Here are a few observations
1. Bicycle use can reduce pollution and traffic congestion only if they displace other modes of transport in significant numbers. It is inconceivable, given Indian conditions, that car users will switch to bicycles, except maybe in small enclaves. Given the large commute distances involved, motorbike users are also likely to stay on with their vehicles. The sheer volume of road users in the larger Indian cities means that the impact on public transport due to bicycle users may be minimal.
2. While bicycles will certainly take that many people away from public transport (and to that extent reduce the demand for public transport), I am not sure whether it necessarily reduces traffic congestion nor is economically more efficient. For sure bicycles do not suffer from carbon emissions. But they take up more road space than public transport. If you have any doubt see this. Further, since bicycle commuters spend more time on roads than those using public transport over the same distance, the effective road space usage by bicycle users is much larger.
3. It is on grounds of economic efficiency that bicycles fail most glaringly, especially for Indian conditions. Most of the larger Indian cities are pretty expansive compared to the mid-sized European cities where bicycles are popular. Average commute distances are large enough to make bicycling unattractive. Weather is pretty harsh for most part of the year. In the circumstances, commuting to work, as opposed to taking public transport, increases the unproductive time spent on the road and takes its toll on productivity.
4. Earmarked bicycle lanes involve a trade-off on road space. That much road space becomes unavailable for all the other modes of transport. Any such earmarking can be effective only if we are able to displace enough motor vehicles (by making them switch over to bicycles) to make up for the loss in road space to bicycle lanes. However, as the aforementioned arguements suggest, this may not happen. In any case, given that most roads are narrow in our cities, it may not be practical to do such ear-marking in any meaningful scale.
In fact, if all the aforementioned assumptions hold true, then earmarked bicycle lanes would end up worsening traffic congestion. The effective road space usage per commuter will be higher with bicycle users. Average speeds will be reduced and fuel consumption will increase. Contrary to conventional wisdom, vehicular pollution will increase.

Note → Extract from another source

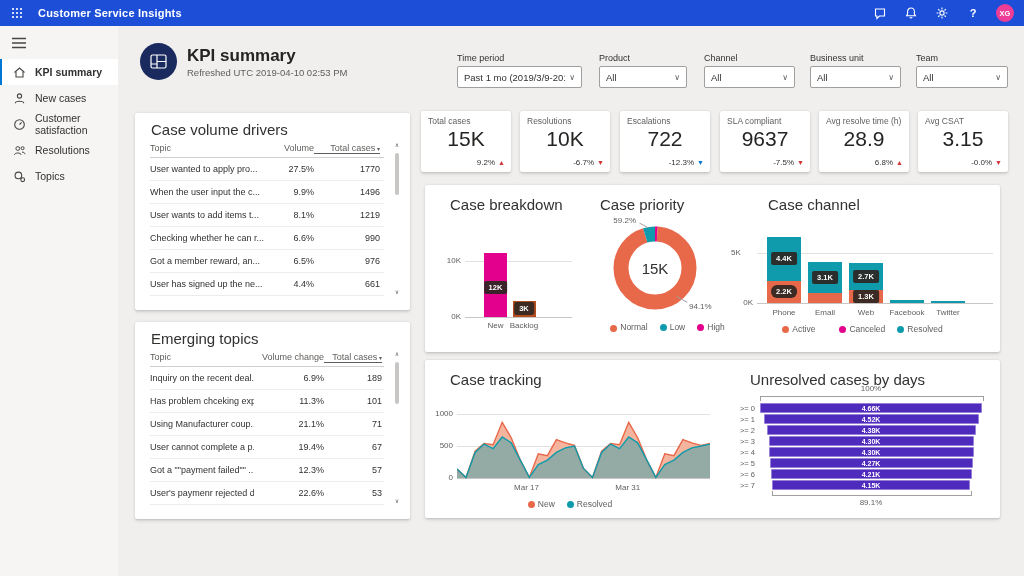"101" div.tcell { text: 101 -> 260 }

5. Bicycle lanes and promotional activities cannot succeed in a piecemeal manner over small road stretches. If the commuter has to travel the major length of his daily commute to work on mixed traffic, the marginal utility of any limited earmarking is likely to be minimal. However, it is possible that there are small stretches or surroundings which enclose both people's homes and their workplaces.
6. There is also the issue of traffic discipline and enforceability of bicycle lanes. In a country where regular motor vehicle lane driving and traffic discipline is the exception than norm, it may be a nightmare to enforce bicycle lanes. Unless there are physical barriers, it may not be possible to even keep motor vehicles out of these lanes. Similar lack of discipline among bicycle users could end up increasing accidents and lowering traffic speeds.
7. Finally, bicycle promotional policies should not be confused with pedestrianization programs. There is a compelling case for making certain areas, especially commercial and shopping centers, in many cities "motor vehicle free zones" for certain time periods daily, atleast during the night. Similar restrictions can be imposed on river and seaside roads so as to improve the quality of leisure environments. Bicycle usage promotion could go hand in hand with such pedestrianization programs. However, such programs are most likely to be predominantly pedestrianization programs where bicycle usage happens to be an incidental benefit.
I strongly believe that urban policy makers should instead spend their scarce energies and resources on improving transport infrastructure and public transport facilities.